Description of problem: When running a Ruby 2.0 cartridge, Passenger (app that handles threads as Apache module) tries to create and write to a temp directory defined as /tmp/passenger/passenger<instanceinfo>. If the /tmp/passenger directory does not exist, it is created by the application with 700 rights. So, the next gear to exist on the same host tries to create the directory in /tmp/passenger/passenger<instanceinfo> and fails, ultimately failing to start the gear. This can occur on new application creation or on scaling up a gear. Version-Release number of selected component (if applicable): OpenShift Enterprise 2.x How reproducible: Every time when creating Ruby 2.0 applications Steps to Reproduce: 1. Create a Ruby 2.0 application 2. Scale the application Actual results: The second gear fails to access /tmp/passenger directory Expected results: The second gear is successfuly created. Additional info: The first solution is to modify your base Ruby-2.0/1.9/1.8 cartridge file(s) versions/<VERSION>/etc/conf.d/openshift.conf.erb: Remove: PassengerTempDir /tmp/passenger Replace with: <% temp_dir = "/tmp/passenger.#{ENV['OPENSHIFT_GEAR_UUID']}" Dir.mkdir(temp_dir) unless File.exists?(temp_dir) %> PassengerTempDir <%= temp_dir %> This cannot be handled easily by the OpenShift users, as the Ruby-2.0 cartridge gets re-copied from your servers on gear addition, so the change needs to be made on the global Ruby cartridge. The second solution would be to create and chmod 777 a /tmp/passenger directory on all hosts to prevent the issue from arising—however there could still be conflicts if a second gear came up and eventually used the same PID as one that had come up before it on another gear (so two gears trying to use the same /tmp/passenger/passenger.PID dir), and hadn’t cleaned it up. A third solution would be to somehow have a custom-mounted /tmp directory for each gear, if Openshift Enterprise allowed that. If this is already the case, then there is at least one server that did not handle this properly and failed to start the gear. Without this change, any Ruby-based application that goes to production runs the risk of a) being unable to scale up when necessary, and b) not properly starting up if moved to a new host, a significant hurdle to calling it production-ready.

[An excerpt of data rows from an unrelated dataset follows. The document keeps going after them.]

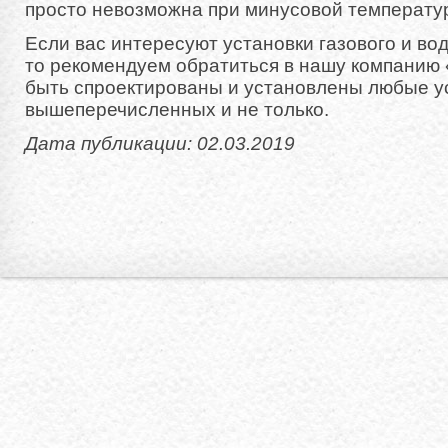
просто невозможна при минусовой температу
Если вас интересуют установки газового и во
то рекомендуем обратиться в нашу компанию
быть спроектированы и установлены любые ус
вышеперечисленных и не только.
Дата публикации: 02.03.2019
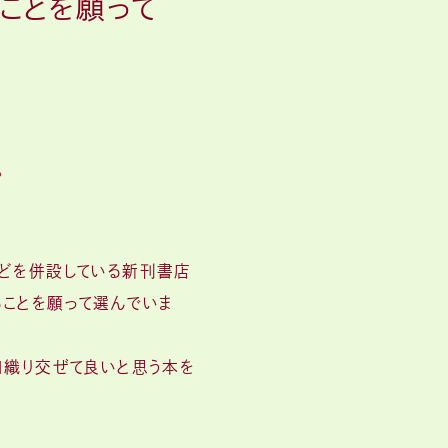
ことを願って
。
場などを併設している新刊書店
ことを願って選んでいま
旧織り交ぜて良いと思う本を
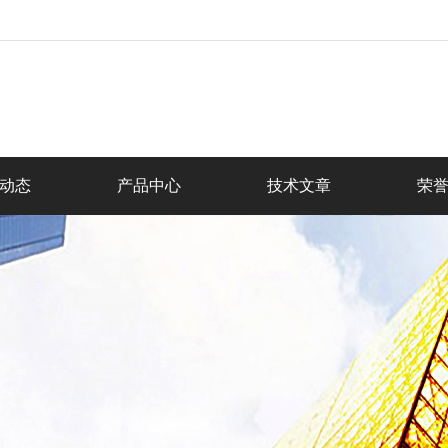
动态
产品中心
技术文章
荣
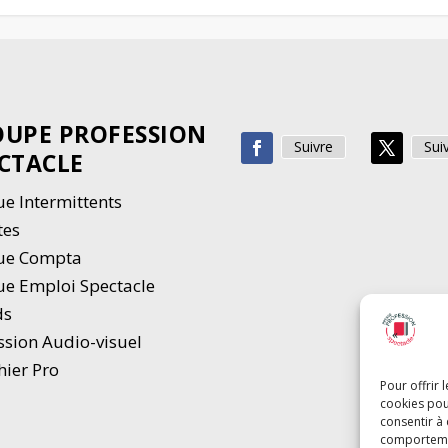
UPE PROFESSION
Suivre
Sui
CTACLE
e Intermittents
tes
ue Compta
e Emploi Spectacle
ds
ssion Audio-visuel
hier Pro
Pour offrir 
cookies pou
consentir à
comportement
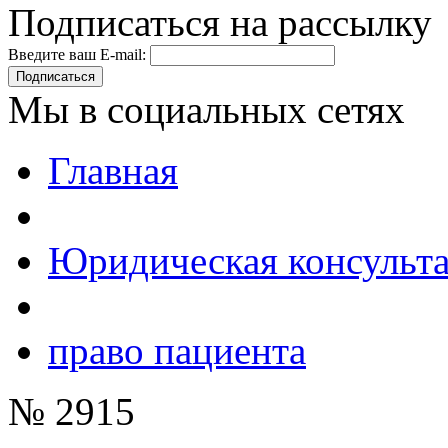
Подписаться на рассылку
Введите ваш E-mail:
Подписаться
Мы в социальных сетях
Главная
Юридическая консульт
право пациента
№ 2915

I haven't been able to reproduce this bug. What version of Ruby? How often is this occurring? Any other details that would help trigger this, besides what's been given? Thanks.
I've tried with multiple ruby-2.0 apps and also scaled ruby-2.0 apps. I am not able to reproduce this. All gears are successfully started with /tmp/passenger/passenger<info>. Are you still seeing this problem?